[Supplied text]
◇ ◇ ◇
In discussing experimental design for consumer decision making studies, Adair Morse of University of Chicago made the case that the research methodology and design used to inform policy must produce valid statistical results to be useful. For example, researchers may be able to measure the changes in the behavior of a group that receives a policy "treatment." However, if the treated group is not representative of the population, if the behavior change of the treated group is affected by factors other than the treatment, or if the treatment spills over onto the untreated population, the measured changes in behavior will not accurately reflect the real outcome of interest: the effect of the treatment on the general population. Morse advocated using field experiments to inform policy because randomization can account for a range of variables beyond the treatment. Internal validity problems arise in experiments when the treatment and control groups differ on unobservable attributes that bias the results. Similarly, external validity is lost when the study participants are not representative across the distribution of the population. To illustrate the challenges of implementing a sound experimental design, Morse discussed her research on payday loans. In the experiment, several different information "treatments" were delivered to payday loan customers to identify what disclosure changes could be made to increase consumer understanding and change behavior. The results showed that changing disclosure to show how payments will add up over time reduced payday borrowing by ten percent. She advocated for understanding the bias that motivates a particular consumer decision at a particular time in order to shape disclosure reform.
◇ ◇ ◇
[Given records]
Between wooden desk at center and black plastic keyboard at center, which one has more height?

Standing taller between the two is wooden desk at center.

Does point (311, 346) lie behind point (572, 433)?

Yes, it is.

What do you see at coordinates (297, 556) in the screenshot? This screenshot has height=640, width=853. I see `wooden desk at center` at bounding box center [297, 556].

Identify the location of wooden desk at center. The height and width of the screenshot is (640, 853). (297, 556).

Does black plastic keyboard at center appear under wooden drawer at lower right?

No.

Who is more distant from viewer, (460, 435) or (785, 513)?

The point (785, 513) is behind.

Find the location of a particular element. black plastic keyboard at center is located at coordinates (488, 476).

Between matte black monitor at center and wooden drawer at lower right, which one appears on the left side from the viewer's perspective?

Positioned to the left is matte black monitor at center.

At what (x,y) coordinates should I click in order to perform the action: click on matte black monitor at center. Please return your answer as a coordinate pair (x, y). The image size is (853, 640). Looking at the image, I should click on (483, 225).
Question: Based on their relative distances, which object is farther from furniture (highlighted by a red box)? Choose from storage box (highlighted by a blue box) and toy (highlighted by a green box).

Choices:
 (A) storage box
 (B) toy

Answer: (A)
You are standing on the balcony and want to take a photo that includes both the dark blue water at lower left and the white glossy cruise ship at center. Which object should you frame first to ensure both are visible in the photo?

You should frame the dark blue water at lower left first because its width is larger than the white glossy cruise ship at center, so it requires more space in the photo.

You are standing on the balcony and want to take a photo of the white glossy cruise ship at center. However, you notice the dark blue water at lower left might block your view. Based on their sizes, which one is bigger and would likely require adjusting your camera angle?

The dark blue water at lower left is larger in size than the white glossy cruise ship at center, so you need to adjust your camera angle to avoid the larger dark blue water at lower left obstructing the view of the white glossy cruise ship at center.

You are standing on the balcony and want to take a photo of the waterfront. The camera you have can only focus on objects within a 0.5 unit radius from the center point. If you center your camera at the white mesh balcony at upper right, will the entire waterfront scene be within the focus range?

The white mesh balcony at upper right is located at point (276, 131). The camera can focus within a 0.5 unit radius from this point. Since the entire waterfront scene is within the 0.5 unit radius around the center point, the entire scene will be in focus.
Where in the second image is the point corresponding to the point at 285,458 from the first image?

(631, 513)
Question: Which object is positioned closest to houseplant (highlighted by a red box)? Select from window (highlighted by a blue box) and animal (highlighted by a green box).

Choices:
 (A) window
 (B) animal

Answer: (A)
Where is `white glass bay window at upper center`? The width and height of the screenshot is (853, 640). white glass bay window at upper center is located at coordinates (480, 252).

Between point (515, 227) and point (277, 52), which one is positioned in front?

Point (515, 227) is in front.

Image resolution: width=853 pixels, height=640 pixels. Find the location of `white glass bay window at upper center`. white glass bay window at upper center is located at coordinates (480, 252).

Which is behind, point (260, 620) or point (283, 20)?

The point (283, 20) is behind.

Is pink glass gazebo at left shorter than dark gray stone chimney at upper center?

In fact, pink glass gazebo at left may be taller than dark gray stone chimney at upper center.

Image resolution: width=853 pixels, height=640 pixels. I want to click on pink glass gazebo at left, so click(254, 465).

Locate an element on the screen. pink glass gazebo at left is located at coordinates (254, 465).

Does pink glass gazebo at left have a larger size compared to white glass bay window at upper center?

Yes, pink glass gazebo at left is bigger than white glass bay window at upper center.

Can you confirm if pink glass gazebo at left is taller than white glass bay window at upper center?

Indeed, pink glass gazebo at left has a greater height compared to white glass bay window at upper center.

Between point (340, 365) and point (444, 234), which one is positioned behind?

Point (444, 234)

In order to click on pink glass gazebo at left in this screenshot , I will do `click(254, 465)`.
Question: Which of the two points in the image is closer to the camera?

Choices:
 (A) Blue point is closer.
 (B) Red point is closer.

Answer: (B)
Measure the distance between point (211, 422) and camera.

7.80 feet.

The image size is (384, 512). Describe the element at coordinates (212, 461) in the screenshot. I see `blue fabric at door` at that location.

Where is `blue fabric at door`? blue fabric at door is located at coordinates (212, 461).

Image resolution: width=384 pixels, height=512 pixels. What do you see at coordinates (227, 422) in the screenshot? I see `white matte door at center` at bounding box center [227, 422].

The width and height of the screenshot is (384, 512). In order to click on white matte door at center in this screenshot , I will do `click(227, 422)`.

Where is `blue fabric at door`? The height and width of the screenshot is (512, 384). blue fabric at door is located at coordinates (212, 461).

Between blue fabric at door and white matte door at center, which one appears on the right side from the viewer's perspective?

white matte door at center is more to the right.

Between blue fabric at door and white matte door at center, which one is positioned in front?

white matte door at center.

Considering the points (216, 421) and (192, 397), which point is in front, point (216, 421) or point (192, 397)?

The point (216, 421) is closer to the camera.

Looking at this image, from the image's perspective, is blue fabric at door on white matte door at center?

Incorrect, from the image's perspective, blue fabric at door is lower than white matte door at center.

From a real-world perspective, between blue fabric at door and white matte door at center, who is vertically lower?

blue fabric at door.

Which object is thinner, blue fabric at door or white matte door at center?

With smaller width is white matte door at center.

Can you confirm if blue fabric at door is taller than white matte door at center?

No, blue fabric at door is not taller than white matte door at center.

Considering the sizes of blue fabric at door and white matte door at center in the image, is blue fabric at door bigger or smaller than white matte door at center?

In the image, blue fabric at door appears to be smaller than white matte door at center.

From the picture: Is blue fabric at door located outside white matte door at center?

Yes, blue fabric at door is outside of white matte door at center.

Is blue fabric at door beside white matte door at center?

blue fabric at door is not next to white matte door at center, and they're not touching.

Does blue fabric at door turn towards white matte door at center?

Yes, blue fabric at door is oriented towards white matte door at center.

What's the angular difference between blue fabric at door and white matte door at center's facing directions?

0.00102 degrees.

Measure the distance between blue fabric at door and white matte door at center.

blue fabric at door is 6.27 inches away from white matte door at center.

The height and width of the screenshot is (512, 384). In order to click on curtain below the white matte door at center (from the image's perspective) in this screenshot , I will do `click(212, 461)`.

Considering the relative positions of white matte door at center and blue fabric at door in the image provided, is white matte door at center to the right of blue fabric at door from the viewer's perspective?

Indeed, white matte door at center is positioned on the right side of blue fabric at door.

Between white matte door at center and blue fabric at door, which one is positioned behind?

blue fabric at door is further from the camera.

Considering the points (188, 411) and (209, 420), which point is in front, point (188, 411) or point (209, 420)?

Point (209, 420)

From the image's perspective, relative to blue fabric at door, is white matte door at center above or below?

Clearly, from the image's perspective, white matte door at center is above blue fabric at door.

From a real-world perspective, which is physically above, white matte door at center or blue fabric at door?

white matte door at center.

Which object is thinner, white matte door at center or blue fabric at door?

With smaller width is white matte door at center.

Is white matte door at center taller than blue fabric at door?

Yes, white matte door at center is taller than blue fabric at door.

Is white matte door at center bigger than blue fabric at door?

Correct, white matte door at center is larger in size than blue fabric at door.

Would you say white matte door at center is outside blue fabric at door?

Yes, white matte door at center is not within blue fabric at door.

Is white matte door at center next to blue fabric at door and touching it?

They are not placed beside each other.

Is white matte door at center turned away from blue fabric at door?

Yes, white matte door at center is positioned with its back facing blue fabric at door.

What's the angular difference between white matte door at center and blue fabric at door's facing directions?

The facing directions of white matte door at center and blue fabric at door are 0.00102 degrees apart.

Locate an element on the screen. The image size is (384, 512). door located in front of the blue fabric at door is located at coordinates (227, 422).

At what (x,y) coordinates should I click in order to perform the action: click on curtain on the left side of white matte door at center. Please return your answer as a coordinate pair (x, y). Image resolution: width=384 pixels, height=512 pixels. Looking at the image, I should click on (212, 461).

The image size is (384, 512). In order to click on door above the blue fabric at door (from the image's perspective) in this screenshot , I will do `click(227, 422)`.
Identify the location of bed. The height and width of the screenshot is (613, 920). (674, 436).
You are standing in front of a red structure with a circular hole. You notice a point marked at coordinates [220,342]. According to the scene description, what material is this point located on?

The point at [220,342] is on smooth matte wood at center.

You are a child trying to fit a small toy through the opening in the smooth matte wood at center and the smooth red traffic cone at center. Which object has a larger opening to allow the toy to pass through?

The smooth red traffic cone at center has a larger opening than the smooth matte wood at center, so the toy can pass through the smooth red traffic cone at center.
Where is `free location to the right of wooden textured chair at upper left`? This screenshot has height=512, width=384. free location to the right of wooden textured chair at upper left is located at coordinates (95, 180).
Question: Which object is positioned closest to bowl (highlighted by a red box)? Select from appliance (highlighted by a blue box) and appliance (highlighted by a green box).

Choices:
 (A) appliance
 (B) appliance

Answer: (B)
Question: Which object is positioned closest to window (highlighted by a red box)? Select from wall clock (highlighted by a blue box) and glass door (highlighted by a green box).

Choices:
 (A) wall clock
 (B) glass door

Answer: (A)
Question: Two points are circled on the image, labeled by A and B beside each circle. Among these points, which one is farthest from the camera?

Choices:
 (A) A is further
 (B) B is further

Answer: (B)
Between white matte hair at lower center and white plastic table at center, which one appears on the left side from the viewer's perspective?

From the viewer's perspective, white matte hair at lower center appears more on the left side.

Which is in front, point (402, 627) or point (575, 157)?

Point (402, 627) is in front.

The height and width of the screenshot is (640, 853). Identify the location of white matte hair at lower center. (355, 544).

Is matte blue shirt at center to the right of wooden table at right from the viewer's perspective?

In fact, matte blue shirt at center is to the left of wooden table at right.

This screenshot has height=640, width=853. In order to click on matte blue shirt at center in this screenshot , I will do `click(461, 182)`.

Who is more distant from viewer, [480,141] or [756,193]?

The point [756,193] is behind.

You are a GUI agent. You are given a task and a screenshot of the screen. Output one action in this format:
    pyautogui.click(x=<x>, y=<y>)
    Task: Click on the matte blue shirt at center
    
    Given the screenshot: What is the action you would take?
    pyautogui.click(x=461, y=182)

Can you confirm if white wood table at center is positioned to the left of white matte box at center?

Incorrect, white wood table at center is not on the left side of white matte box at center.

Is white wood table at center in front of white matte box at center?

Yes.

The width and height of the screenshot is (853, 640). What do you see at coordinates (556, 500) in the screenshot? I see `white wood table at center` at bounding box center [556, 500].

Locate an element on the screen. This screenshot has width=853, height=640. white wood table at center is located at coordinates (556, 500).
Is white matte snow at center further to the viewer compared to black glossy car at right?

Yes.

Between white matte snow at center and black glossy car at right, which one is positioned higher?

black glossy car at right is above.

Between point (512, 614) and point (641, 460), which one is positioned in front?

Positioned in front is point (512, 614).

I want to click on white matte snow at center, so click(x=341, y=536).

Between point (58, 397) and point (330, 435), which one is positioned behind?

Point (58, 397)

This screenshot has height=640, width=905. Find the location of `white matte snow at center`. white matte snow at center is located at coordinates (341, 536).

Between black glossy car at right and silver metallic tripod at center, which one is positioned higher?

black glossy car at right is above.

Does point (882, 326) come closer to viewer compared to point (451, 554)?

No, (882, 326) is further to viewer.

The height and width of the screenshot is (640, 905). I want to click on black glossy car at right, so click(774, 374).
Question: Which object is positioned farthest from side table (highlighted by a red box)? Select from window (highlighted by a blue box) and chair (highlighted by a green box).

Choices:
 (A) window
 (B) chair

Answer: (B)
◇ ◇ ◇
In the passage on experimental design, by how much did changing disclosure to show how payments add up over time reduce payday borrowing? Please answer using only the passage on experimental design, not the material.

Ten percent.